Greece, Spain and Portugal are keeping the flies off France, but...

IFR 1953 29 September to 5 October 2012
6 min read

Anthony Peters, SwissInvest Strategist

The age old dichotomy which has social costs rising when the economy is delivering least jobs and hence tax take can only be dealt with by riding out the prevailing economic cycle. Yet the tinkering with that very cycle, the artificial suppression of the downturn at the turn of the century, has now come back to bite us all.

In the midst of all this, I received an impatient call from a chum in Paris who wondered why nobody was watching France and even less talking about it. Well, Greece and Spain – and to a lesser extent Portugal – have been keeping the flies off the bride.

Anyhow, let’s face it, a country where the stock market is up over 8% year to date and where the 10 year bond spread to Germany is 75bps can’t be all bad. In fact, the average 10yr OAT/Bund spread over the past 12 months is 108bps so current levels must be conveying more good news than bad….mustn’t they?

The unshakable axis between Paris and Berlin has been ruptured and France is waking up to find itself on the side of the PIIGS and not aligned with the core of Germany, Holland and Finland.

In reality, the French situation is deteriorating rather than improving. In fact, just when the talk is of us getting close to the recession bottoming out and where the binoculars are focused on helping to find the green shoots of recovery, French economic metrics seem to be weakening at an accelerating pace.
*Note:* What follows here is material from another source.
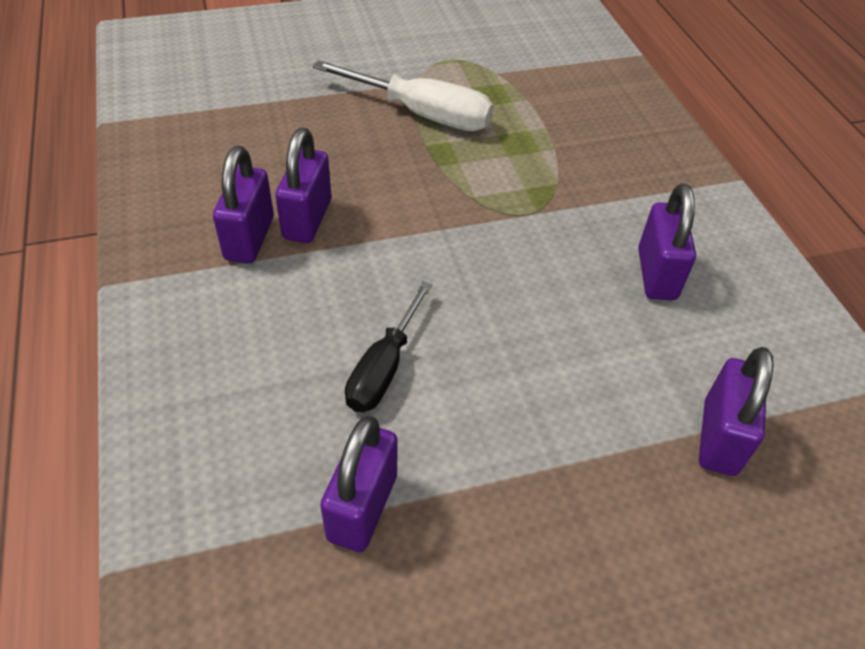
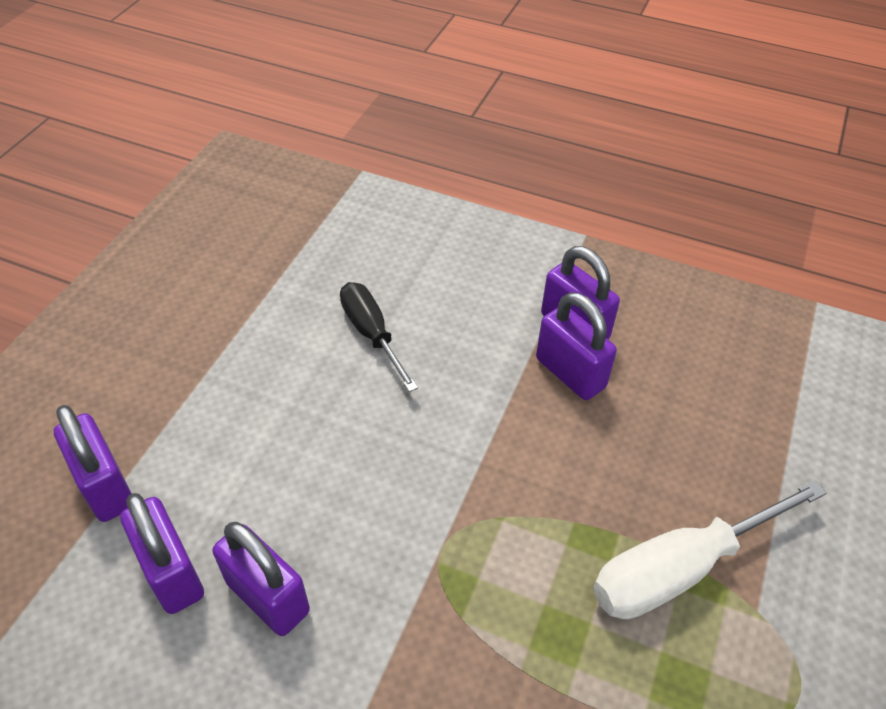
camera: 130 degrees right, 0 degrees up
(362, 507) = (288, 270): purple padlock -> purple padlock (172, 572)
I know that the argument is that unemployment is a lagging indicator and that, therefore, the total of jobseekers breaking above 3,000,000 for the first time since June 1999 could be read as yesterday’s news and that it is therefore nothing to be got hot under the collar about. I do beg to differ. This rise in unemployment is in all probability structural and not cyclical.

What’s in the numbers?

Alas, I do have one problem. Although we laugh about the fiction of Greek economic stats and although I am pretty certain that numbers are massaged wherever you go, I have a particular scepticism with respect to some of the figures which come out of the Trésor. Do I have any proof that the French national accounts are any more made up than anyone else’s? Of course I don’t. But the “5-4-3” programme of melding the deficit to fit the Maastricht criteria between 1996 and 1998 already had me worried. There is a solid strand of belief in French political culture that perception is reality, of the supremacy of idealism over pragmatism. If you want it hard enough and for long enough, you will get it.

For the first fifty years of the progression towards European union, the French did the dreaming and the Germans picked up the bill. It was a cool division of labour. However, the Eurozone crisis has brought on a previously unknown and, in Paris, unexpected assertiveness on the part of the “Boche”. The unshakable axis between Paris and Berlin has been ruptured and France is waking up to find itself on the side of the PIIGS and not aligned with the core of Germany, Holland and Finland. President Hollande is finding that his grand rhetoric of how to spend one’s way out of debt is cutting no ice whatsoever with Mutti Merkel who has, although diplomatic language would never permit this to be said, firmly slammed the door in his face. The message is quite clear “…spend away, mate, but not with my money…..”

All the while, French industrial production is falling and has done, with a tiny one month blip into positive territory in April, since December last year. Likewise, the Manufacturing PMI has not been above 50 (again with a blip to exactly 50 in February) since July 2011.

Now, I hear you say, you were in France on holiday in the summer and there was no sign at all of things not going well but the same could be said of Greece – I was there myself, as I was in Italy – and of Spain too. The economic crisis is harder to see now than it was in the past when one drove through the industrial waste land and past the ruins of the Lorraine or Nord-Pas de Calais.

France is not looking clever and if this current wobble is going to turn into the next down-leg in the eurozone crisis, then I would be very wary of standing in the way of a loss of faith in French debt. France has offered an alternative to low yielding Germany and as such has attracted much of the cash which fled Spain and Italy since the Spring. I don’t like the prices where they are and remain a seller of French financial assets against the core.

Sell France against the core? Now there’s something we never thought we’d be saying and, more to the point, nor did President Hollande and his merry band of tax and spenders. He might do better, rather than rushing off to Berlin, contemplating a trip to visit the Rt Hon Invisible Member for Kirkcaldy and Cowdenbeath in order to be reminded what happens when fiscal reality is suspended in pursuit of ideological dreams. He might find out that if it fails during a boom, then it has a snowball in hell’s chance during a recession.